# [Problem description]
Write out the items again, starting with the line containing "Gry edukacyjne" and going on through the line containing "Bhambri Y / A. P", substituting "Расчет" for "Оплата" and changing nothing else. Leave the pictures out.

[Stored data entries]
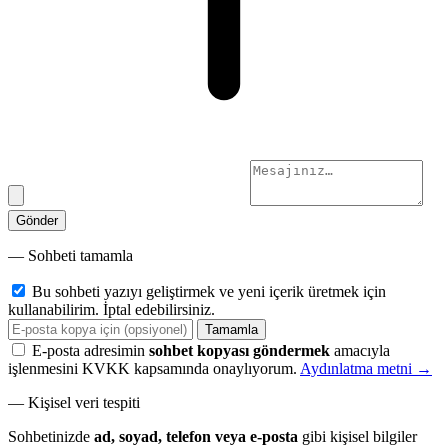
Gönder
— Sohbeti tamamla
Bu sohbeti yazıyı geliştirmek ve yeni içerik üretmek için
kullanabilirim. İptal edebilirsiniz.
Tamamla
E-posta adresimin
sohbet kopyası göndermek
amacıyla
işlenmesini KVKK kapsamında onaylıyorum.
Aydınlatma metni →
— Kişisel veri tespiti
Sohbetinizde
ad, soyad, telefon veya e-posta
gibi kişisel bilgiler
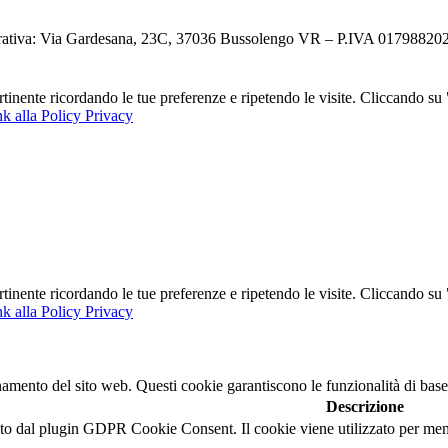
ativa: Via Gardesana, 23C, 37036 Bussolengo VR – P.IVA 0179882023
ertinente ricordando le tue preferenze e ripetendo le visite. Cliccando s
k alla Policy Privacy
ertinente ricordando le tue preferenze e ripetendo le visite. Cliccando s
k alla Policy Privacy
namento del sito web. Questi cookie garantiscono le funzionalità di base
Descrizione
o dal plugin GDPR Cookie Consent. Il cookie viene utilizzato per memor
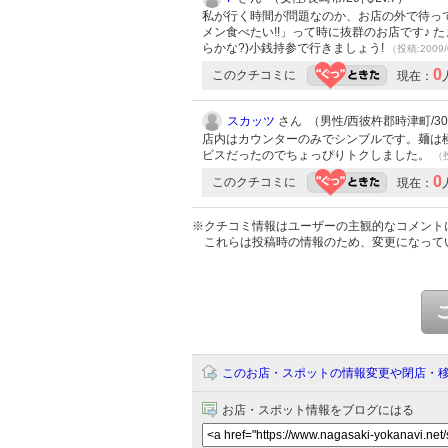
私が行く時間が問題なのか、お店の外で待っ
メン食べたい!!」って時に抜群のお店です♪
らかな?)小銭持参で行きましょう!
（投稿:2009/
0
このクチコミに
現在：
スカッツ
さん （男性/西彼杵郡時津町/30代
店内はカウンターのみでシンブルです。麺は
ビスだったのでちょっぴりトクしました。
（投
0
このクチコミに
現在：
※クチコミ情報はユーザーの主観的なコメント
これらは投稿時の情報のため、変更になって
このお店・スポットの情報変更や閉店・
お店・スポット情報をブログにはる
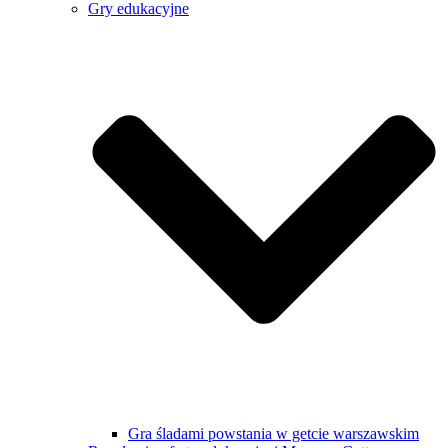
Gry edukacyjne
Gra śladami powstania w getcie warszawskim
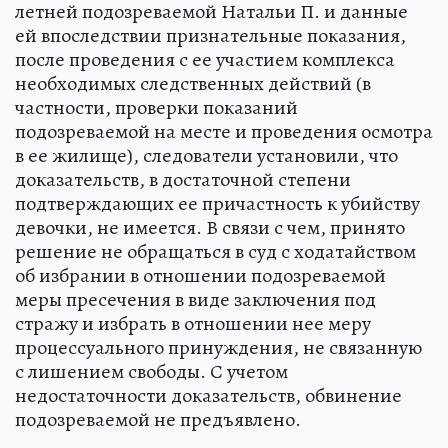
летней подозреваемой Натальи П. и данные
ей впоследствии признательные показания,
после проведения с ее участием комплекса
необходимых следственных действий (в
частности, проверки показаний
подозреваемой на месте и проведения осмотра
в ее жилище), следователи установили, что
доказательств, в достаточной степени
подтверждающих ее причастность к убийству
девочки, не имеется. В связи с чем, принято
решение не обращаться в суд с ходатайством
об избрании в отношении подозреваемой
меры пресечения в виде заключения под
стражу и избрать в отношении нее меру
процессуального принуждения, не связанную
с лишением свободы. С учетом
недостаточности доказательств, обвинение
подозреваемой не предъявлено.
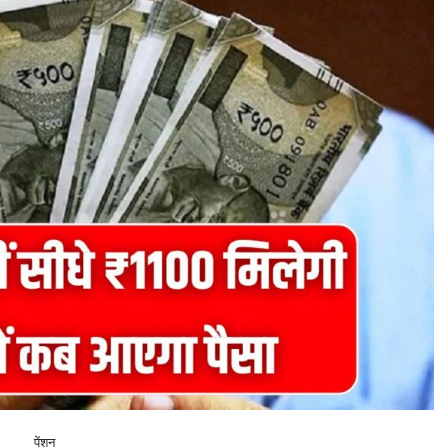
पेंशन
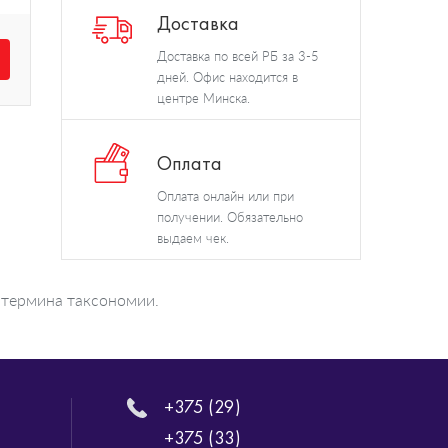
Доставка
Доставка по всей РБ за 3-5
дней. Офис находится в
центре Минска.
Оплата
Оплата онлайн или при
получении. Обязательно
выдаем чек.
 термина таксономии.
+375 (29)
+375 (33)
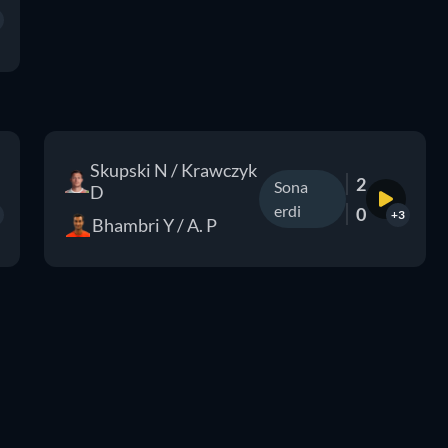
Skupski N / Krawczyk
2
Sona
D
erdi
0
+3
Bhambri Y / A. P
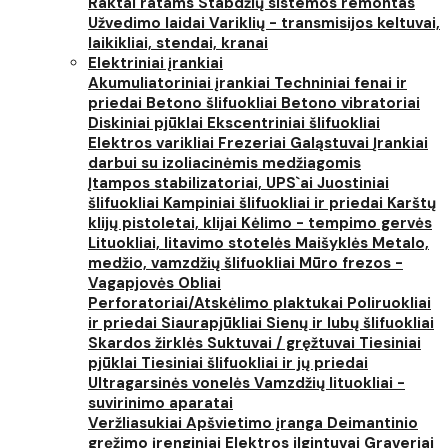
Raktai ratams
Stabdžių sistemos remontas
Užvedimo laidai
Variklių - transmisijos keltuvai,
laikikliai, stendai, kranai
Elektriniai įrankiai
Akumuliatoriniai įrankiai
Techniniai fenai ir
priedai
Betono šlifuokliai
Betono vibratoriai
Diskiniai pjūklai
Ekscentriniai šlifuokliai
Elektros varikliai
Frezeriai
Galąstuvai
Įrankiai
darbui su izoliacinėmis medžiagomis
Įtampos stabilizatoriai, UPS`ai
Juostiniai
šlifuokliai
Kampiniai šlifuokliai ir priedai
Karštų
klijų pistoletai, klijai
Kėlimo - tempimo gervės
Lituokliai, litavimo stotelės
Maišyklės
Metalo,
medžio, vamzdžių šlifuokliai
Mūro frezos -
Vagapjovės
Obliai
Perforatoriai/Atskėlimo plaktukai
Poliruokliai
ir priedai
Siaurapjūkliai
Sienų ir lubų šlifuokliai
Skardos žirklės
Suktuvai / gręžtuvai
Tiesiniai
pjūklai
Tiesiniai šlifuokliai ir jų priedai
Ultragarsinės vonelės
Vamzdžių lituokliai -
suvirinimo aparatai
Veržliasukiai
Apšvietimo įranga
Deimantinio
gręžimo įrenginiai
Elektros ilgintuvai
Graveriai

* * *

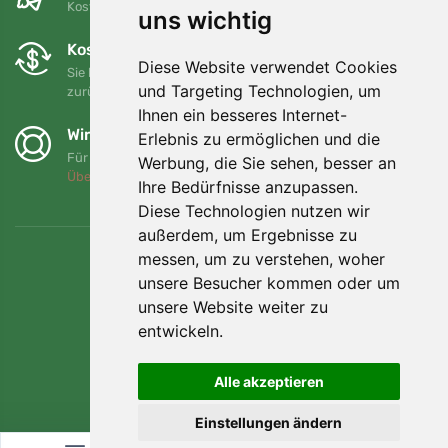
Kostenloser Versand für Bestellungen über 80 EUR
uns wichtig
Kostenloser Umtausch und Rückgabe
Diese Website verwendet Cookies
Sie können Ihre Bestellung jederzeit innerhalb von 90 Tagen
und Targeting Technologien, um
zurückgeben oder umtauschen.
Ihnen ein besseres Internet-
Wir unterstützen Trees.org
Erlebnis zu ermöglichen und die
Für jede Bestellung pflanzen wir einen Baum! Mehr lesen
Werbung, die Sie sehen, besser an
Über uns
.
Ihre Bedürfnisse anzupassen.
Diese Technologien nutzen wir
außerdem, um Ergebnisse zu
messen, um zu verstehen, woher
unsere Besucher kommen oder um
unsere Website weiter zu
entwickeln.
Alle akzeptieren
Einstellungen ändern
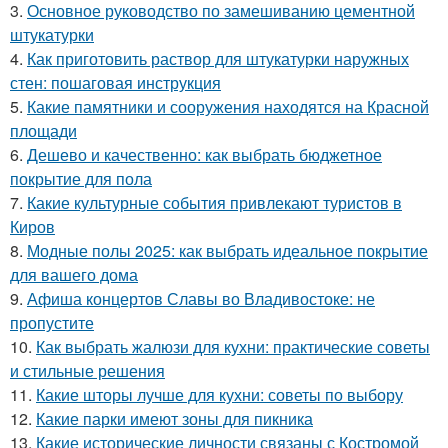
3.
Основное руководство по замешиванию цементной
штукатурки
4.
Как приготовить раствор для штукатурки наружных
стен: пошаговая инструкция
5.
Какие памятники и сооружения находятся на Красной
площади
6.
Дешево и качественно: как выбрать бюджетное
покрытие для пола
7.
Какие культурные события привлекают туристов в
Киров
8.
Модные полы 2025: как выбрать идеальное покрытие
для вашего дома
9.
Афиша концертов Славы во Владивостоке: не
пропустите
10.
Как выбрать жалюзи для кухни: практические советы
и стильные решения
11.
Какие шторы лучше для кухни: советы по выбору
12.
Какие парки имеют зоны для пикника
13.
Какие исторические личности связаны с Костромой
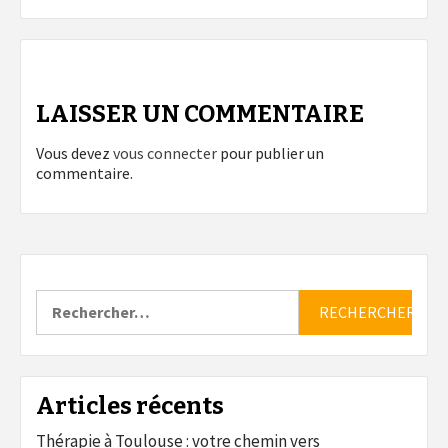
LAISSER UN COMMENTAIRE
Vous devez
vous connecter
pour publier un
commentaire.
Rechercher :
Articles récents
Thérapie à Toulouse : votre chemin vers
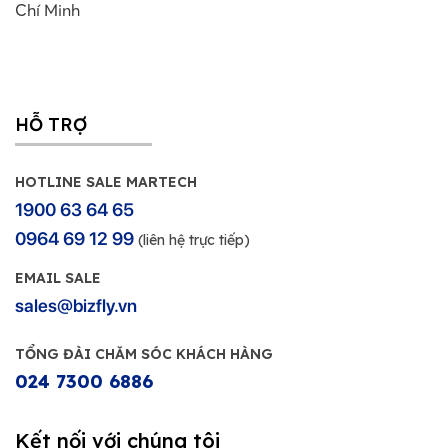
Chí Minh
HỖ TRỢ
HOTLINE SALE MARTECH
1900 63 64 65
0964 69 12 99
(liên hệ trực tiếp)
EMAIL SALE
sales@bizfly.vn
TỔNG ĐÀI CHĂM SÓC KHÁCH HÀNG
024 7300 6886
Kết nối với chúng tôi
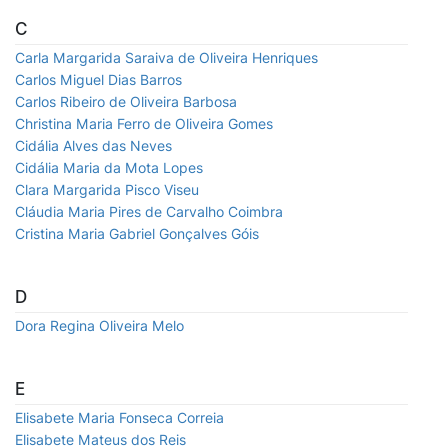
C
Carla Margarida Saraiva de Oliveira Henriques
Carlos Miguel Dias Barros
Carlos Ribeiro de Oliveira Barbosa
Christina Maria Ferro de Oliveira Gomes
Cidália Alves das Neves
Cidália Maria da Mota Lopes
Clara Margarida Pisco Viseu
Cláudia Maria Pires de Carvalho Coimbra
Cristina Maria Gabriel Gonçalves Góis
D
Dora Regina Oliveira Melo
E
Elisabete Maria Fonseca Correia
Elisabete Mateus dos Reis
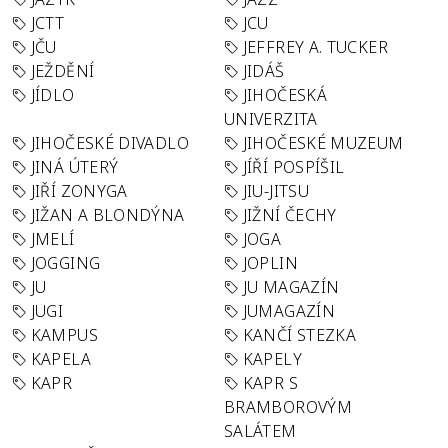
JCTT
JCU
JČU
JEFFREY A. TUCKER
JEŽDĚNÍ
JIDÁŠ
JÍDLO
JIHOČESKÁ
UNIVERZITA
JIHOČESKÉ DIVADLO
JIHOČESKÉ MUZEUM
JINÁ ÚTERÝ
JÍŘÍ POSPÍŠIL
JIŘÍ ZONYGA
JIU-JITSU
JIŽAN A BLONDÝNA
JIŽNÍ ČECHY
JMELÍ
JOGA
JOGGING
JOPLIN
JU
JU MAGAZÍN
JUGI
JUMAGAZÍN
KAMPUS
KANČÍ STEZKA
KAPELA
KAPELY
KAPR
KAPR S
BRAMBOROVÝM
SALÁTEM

* * *

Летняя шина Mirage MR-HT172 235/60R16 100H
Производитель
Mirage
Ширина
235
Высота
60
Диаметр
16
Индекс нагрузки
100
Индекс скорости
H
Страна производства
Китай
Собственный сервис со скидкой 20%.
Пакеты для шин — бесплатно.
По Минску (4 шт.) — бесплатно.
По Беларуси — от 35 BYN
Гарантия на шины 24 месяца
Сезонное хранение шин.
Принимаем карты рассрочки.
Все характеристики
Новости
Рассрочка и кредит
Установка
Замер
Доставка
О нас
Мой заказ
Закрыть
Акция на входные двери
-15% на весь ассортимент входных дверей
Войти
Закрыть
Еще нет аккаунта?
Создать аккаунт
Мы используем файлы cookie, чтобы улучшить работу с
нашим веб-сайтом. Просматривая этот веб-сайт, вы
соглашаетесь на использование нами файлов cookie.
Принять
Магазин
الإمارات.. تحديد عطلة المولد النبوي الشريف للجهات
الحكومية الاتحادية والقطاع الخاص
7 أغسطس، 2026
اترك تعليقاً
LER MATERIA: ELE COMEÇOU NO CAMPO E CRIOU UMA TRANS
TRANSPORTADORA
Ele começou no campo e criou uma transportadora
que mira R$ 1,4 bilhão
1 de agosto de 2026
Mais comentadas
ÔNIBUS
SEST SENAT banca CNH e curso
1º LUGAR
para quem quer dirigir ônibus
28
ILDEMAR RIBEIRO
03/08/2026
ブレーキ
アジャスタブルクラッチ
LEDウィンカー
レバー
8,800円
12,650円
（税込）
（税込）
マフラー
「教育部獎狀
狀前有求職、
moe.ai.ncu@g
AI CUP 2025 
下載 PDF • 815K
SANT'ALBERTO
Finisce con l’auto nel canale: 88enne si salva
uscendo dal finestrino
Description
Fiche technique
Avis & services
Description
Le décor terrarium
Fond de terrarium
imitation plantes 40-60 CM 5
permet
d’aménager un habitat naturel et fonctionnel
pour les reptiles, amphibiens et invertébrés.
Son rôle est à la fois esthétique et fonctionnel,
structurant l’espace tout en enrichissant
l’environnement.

# [Task solution]
Gry edukacyjne
Gra śladami powstania w getcie warszawskim
летней подозреваемой Натальи П. и данные
ей впоследствии признательные показания,
после проведения с ее участием комплекса
необходимых следственных действий (в
частности, проверки показаний
подозреваемой на месте и проведения осмотра
в ее жилище), следователи установили, что
доказательств, в достаточной степени
подтверждающих ее причастность к убийству
девочки, не имеется. В связи с чем, принято
решение не обращаться в суд с ходатайством
об избрании в отношении подозреваемой
меры пресечения в виде заключения под
стражу и избрать в отношении нее меру
процессуального принуждения, не связанную
с лишением свободы. С учетом
недостаточности доказательств, обвинение
подозреваемой не предъявлено.
पेंशन
Доставка
Доставка по всей РБ за 3-5
дней. Офис находится в
центре Минска.
Расчет
Расчет онлайн или при
получении. Обязательно
выдаем чек.
 термина таксономии.
+375 (29)
+375 (33)
Skupski N / Krawczyk
2
Sona
D
erdi
0
+3
Bhambri Y / A. P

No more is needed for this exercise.